Jakarta, Aktual.com – Bank Indonesia menyatakan kebijakan moneter dan makroprudensial akan tetap akomodatif untuk mendorong pertumbuhan ekonomi domestik dan mengantisipasi ancaman resesi kendati perekonomian Indonesia saat ini masih relatif terjaga.
Deputi Gubernur BI Dody Budi Waluyo mengatakan, dari sisi bauran kebijakan moneter baik suku bunga, likuiditas, dan nilai tukar masih akan akomodatif. Sedangkan dari bauran kebijakan makroprudensial pun begitu.
“Jadi sekarang, dua ‘pedal’ ini kita injak bersama dalam kondisi kita sekarang melihat perlu untuk mendorong pertumbuhannya,” ujar Dody di sela-sela Seminar Economic Outlook 2020 di BEI, Jakarta, Selasa (10/12).
Menurut, bank sentral tidak hanya mengandalkan kebijakan moneter namun juga menggunakan kebijakan makroprudensial, sistem pembayaran, pendalaman pasar, dan ekonomi syariah, dalam menghadapi gejolak dan tantangan ekonomi global dan domestik.
“Kita di awal 2018 masih menggunakan dua pedal, pedal rem untuk stabilisasi dengan kebijakan moneter ketat dan pedal gas untuk kebijakan akomodatif makroprudensial dan untuk mendorong perekonomian. Di 2019 khususnya di triwulan kedua, dua pedal tadi digunakan untuk akselerasi, untuk akomodatif,” ujar dia.
BI tahun ini sudah menurunkan suku bunga acuannya hingga 100 basis poin. Dody mengatakan masih ada ruang untuk penurunan suku bunga namun bank sentral sekarang lebih berhati-hati.
“Kita akan lihat seberapa besar risiko ke depan akan muncul dan berpengaruh terhadap pencapaian target atau istilah ekonominya data dependant. Beda dengan dua bulan lalu kita forward guidance, kita katakan kita akan cut suku bunga. Saat ini kita masih ada room tapi sangat data dependant,” kata Dody.
Menurut Dody, BI akan relatif menggunakan “pedal gas” untuk kebijakan makroprudensial dimana bank sentral akan merelaksasi beberapa kebijakan untuk mendorong sektor riil melalui penyaluran kredit perbankan.
Salah satu kebijakan makroprudensial yang akomodatif tersebut yaitu dengan pelonggaran parameter likuiditas Rasio Intermediasi Makroprudensial (RIM).
“Kita berikan room pada perbankan sekarang untuk kembali lebih “lending” tapi artinya lending itu harus memperhatikan prudensial dr perbankan, CAR-nya seperti apa, NPL-nya seperti apa.
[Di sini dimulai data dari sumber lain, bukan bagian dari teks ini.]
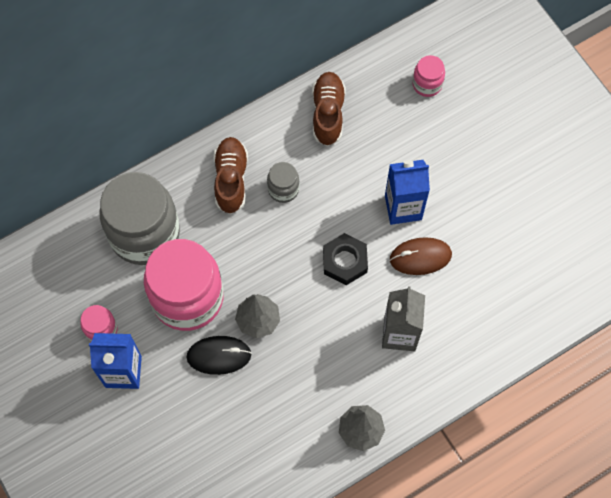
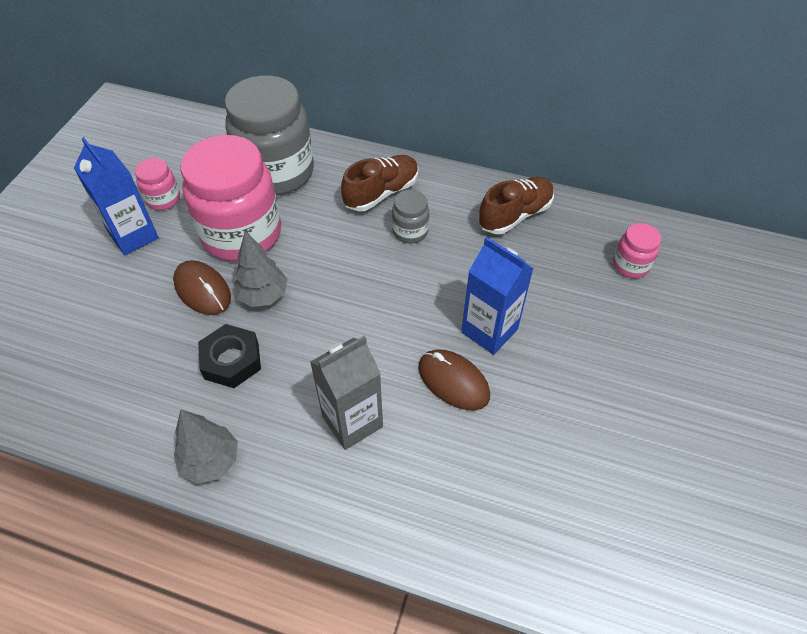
camera: 50 degrees right, 15 degrees down
black mouse [186,336,252,375] -> brown mouse [173,260,231,315]
black nut [323,233,368,285] -> black nut moved to [198,324,261,388]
Jadi itu yang dijaga untuk memberikan room kepada perbankan untuk lending,” ujarnya.
Ketentuan RIM bagi perbankan kini telah dilonggarkan dengan menambah sumber pendanaan perbankan yakni pinjaman tenor di atas satu tahun, selain Dana Pihak Ketiga(DPK) dan Surat-Surat Berharga.
BI mengatur besaran RIM perbankan saat ini adalah batas bawah 84 persen hingga batas atas 94 persen. Dengan begitu, bank-bank yang memiliki besaran RIM nyaris mendekati batas atas 94 persen karena terlalu ekspansif menyalurkan kredit dapat bernafas lebih lega.
Pasalnya, pinjaman perbankan seperti pinjaman bilateral dan juga sindikasi dengan sisa jangka waktu lebih dari satu tahun akan dihitung sebagai penyebut dalam ketentuan RIM. Dengan memasukkan tambahan sumber pembiayaan, diharapkan menambah kapasitas bank untuk kredit.
Saat ini RIM perbankan di Indonesia sebesar 93,14 persen. Dengan penambahan unsur pendanaan ini, maka RIM diproyeksikan akan turun menjadi 91,11 persen.
Namun, BI juga mencatat beberapa perbankan yang tidak menjalankan fungsi intermediasi dengan baik. Pasalnya bank itu memiliki pendanaan yang memadai, namun malas dalam menyalurkan kredit.
Hal itu tercermin dari RIM yang berada di batas bawah 84 persen. BI dapat menghukum bank-bank tersebut dengan pinalti giro.
Bank yang dikenakan disinsentif itu adalah bank yang memiliki rasio kecukupan modal (capital adequacy ratio/CAR) antara 14 persen-19 persen dan juga yang memiliki CAR di atas 19 persen, namun mencatatkan RIM di bawah 84 persen.